Collected data

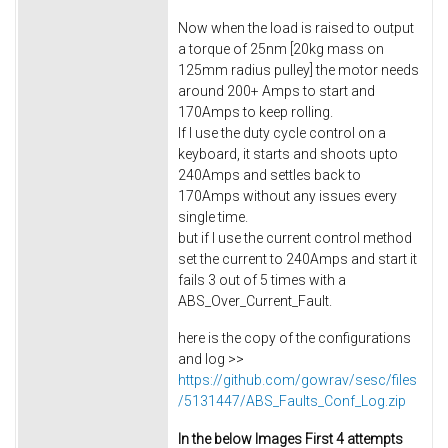
Now when the load is raised to output
a torque of 25nm [20kg mass on
125mm radius pulley] the motor needs
around 200+ Amps to start and
170Amps to keep rolling.
If I use the duty cycle control on a
keyboard, it starts and shoots upto
240Amps and settles back to
170Amps without any issues every
single time.
but if I use the current control method
set the current to 240Amps and start it
fails 3 out of 5 times with a
ABS_Over_Current_Fault.
here is the copy of the configurations
and log >>
https://github.com/gowrav/sesc/files
/5131447/ABS_Faults_Conf_Log.zip
In the below Images First 4 attempts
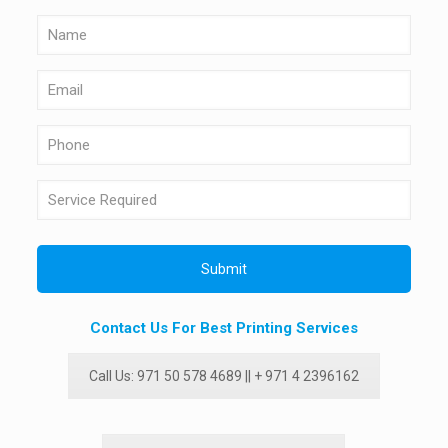
Contact Us For Best Printing Services
Call Us: 971 50 578 4689 || + 971 4 2396162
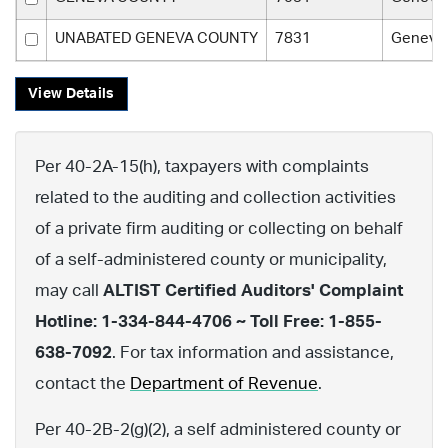
UNABATED GENEVA COUNTY
7831
Geneva
View Details
Per 40-2A-15(h), taxpayers with complaints
related to the auditing and collection activities
of a private firm auditing or collecting on behalf
of a self-administered county or municipality,
may call
ALTIST Certified Auditors' Complaint
Hotline: 1-334-844-4706 ~ Toll Free: 1-855-
638-7092
. For tax information and assistance,
contact the
Department of Revenue
.
Per 40-2B-2(g)(2), a self administered county or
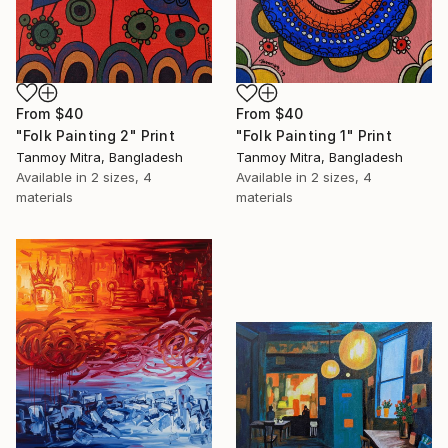
From
$40
From
$40
"Folk Painting 2" Print
"Folk Painting 1" Print
Tanmoy Mitra, Bangladesh
Tanmoy Mitra, Bangladesh
Available in
2 sizes, 4
Available in
2 sizes, 4
materials
materials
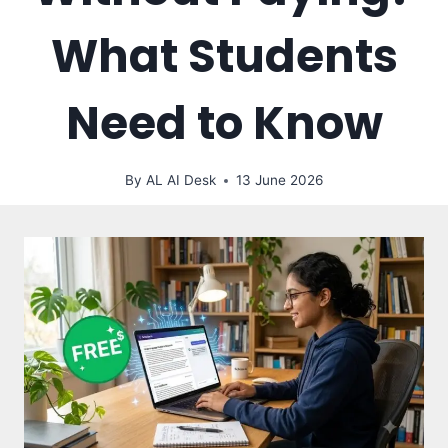
What Students
Need to Know
By
AL AI Desk
13 June 2026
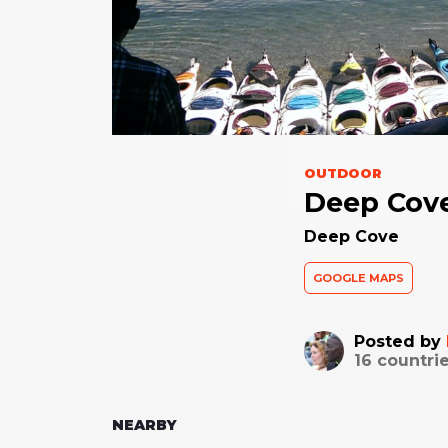
OUTDOOR
Deep Cov
Deep Cove
GOOGLE MAPS
Posted by
16
countrie
NEARBY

= Work order =
Set every record down again verbatim, without pictures.

= Your solution =
Now when the load is raised to output
a torque of 25nm [20kg mass on
125mm radius pulley] the motor needs
around 200+ Amps to start and
170Amps to keep rolling.
If I use the duty cycle control on a
keyboard, it starts and shoots upto
240Amps and settles back to
170Amps without any issues every
single time.
but if I use the current control method
set the current to 240Amps and start it
fails 3 out of 5 times with a
ABS_Over_Current_Fault.
here is the copy of the configurations
and log >>
https://github.com/gowrav/sesc/files
/5131447/ABS_Faults_Conf_Log.zip
In the below Images First 4 attempts
Contact Us For Best Printing Services
Call Us: 971 50 578 4689 || + 971 4 2396162
UNABATED GENEVA COUNTY
7831
Geneva
View Details
Per 40-2A-15(h), taxpayers with complaints
related to the auditing and collection activities
of a private firm auditing or collecting on behalf
of a self-administered county or municipality,
may call
ALTIST Certified Auditors' Complaint
Hotline: 1-334-844-4706 ~ Toll Free: 1-855-
638-7092
. For tax information and assistance,
contact the
Department of Revenue
.
Per 40-2B-2(g)(2), a self administered county or
From
$40
From
$40
"Folk Painting 2" Print
"Folk Painting 1" Print
Tanmoy Mitra, Bangladesh
Tanmoy Mitra, Bangladesh
Available in
2 sizes, 4
Available in
2 sizes, 4
materials
materials
What Students
Need to Know
By
AL AI Desk
13 June 2026
OUTDOOR
Deep Cov
Deep Cove
GOOGLE MAPS
Posted by
16
countrie
NEARBY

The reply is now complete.